True, statespersons should not require ordinances conferring immunity from legal cases, but historically Pakistan’s judicial record and tradition had been dismal. Up to that point, the judiciary had proved itself weak and endorsed every dictator and served every civilian ruler. Given that background, the flawed NRO, or specifically its aim of providing relief from a political witch-hunt against Benazir Bhutto, did help spur the return of democracy in the country by allowing her to return. That much has to be said for it.

Side by side, ironically, a military dictator, to his own later dismay, became instrumental in laying the foundations of a stronger future for democracy by unshackling the media. The people power that brought back Justice Iftikhar Chaudhry was made possible only because the lawyers’ movement was able to use the media effectively. Previous such movements by the intelligentsia, such as the Movement for the Restoration of Democracy in Ziaul Haq’s time, failed partly due to a weak and gagged media.

Now the judiciary has turned a corner, and is bringing about revolutionary and historic changes in its own ranks, besides helping to make other institutions stronger. The removal of PCO judges was unheard of in the past — now we have seen that too.

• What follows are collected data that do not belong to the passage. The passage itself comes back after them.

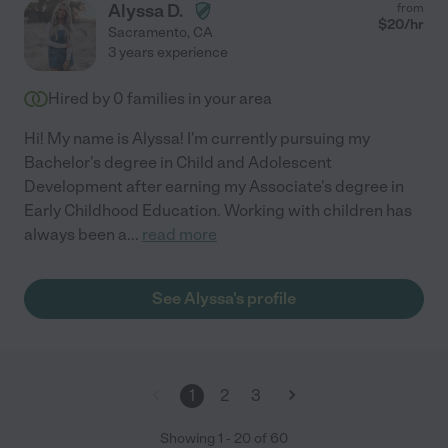
Alyssa D.
from
$
20
/hr
Sacramento
,
CA
3 years experience
Hired by
0
families in your area
Hi! My name is Alyssa! I'm currently pursuing my
Bachelor's degree in Child and Adolescent
Development after earning my Associate's degree in
Early Childhood Education. Working with children has
always been a
...
read more
See Alyssa's profile
1
2
3
Showing
1
-
20
of
60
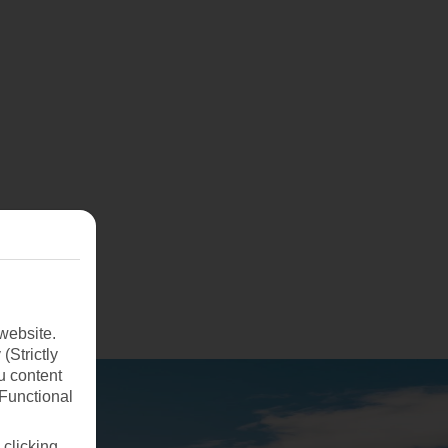
website.
(Strictly
u content
(Functional
 clicking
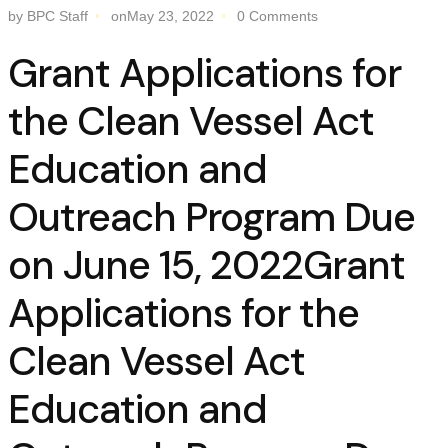
by BPC Staff
onMay 23, 2022
0 Comments
Grant Applications for
the Clean Vessel Act
Education and
Outreach Program Due
on June 15, 2022Grant
Applications for the
Clean Vessel Act
Education and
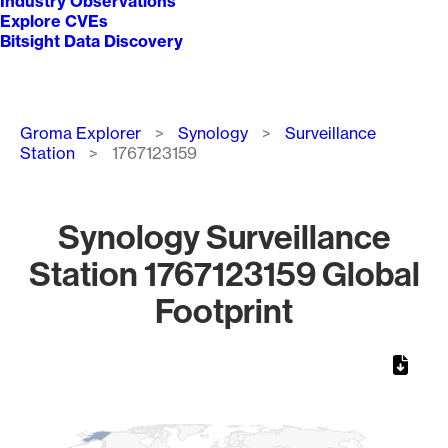
Industry Observations
Explore CVEs
Bitsight Data Discovery
Breadcrumb
Groma Explorer
Synology
Surveillance
Station
1767123159
Synology Surveillance
Station 1767123159 Global
Footprint
Chart
Map of World, medium resolution with 1 data series.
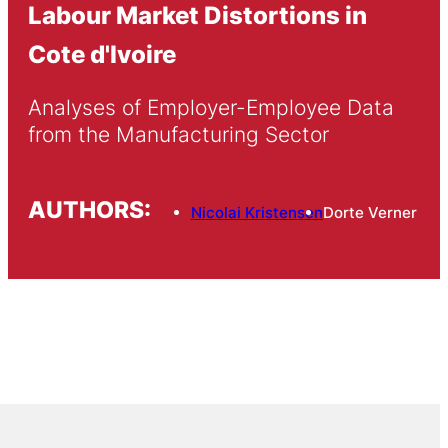
Labour Market Distortions in
Cote d'Ivoire
Analyses of Employer-Employee Data 
from the Manufacturing Sector
AUTHORS:
Nicolai Kristensen
Dorte Verner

The Supreme Court’s referral of Musharraf’s ordinances back to parliament, instead of judging them in the courts, has brought about the miracle of the NRO’s death at the hands of the National Assembly during the PPP’s own rule — though unfortunately, the military had to give a helping hand in choking the NRO. But one is witnessing a display of increasing maturity on the part of the military establishment as well. The media, too, is at its strongest ever in Pakistan. Given these developments, especially in the character of the judiciary, i.e. its newfound independence, the NRO’s original purpose stands dissipated. Firstly, both the PPP and the PML-N have learnt painful lessons with regard to the pitfalls of using the judiciary to settle political scores, which is that only non-democratic forces gain from it in the long run. Secondly, it is highly unlikely that a judiciary that stood up to a military dictator in the recent past, and purged itself of the black sheep thereafter, will be in any mood to become a tool in the hands of any political party or personality, in office or not.

Thus, at the present time beneficiaries of the NRO should not have any fear of political victimisation resulting from a relapse of the ordinance. They should welcome the hearing of their cases by a strong and independent judiciary, bringing to a close the hideous 60-year-long chapter of judicial collusion in the destruction of democracy and democratic institutions in Pakistan’s history.

Instead, some PPP personalities like Senator Islamuddin Shaikh are even now being heard criticising the PML-N’s opposition to the NRO, citing the indirect benefit to PML-N leaders in terms of being able to contest elections and become part of the revived democratic process.

These criticisms sound hollow and irrelevant, not to mention suspicious, given that the only purpose the NRO would have served in the new order, had it not died, would have been to offer protection to corruption and crime under the guise of ‘national reconciliation’ — given that it is no longer required for protection from political victimisation. In 2007 it served as the jump cable for the motorcar with dead batteries. A jump-start was achieved, the cable is no longer needed. It is the utter misfortune of Pakistan that such politicians as the respected Senator Shaikh, who refuse to acknowledge or learn from their continuing blunders, instead lashing out at any critical voice, still occupy powerful positions and remain committed to their own preservation instead of to governing the country and directing it away from an unfolding implosion. They just don’t know when to move forward.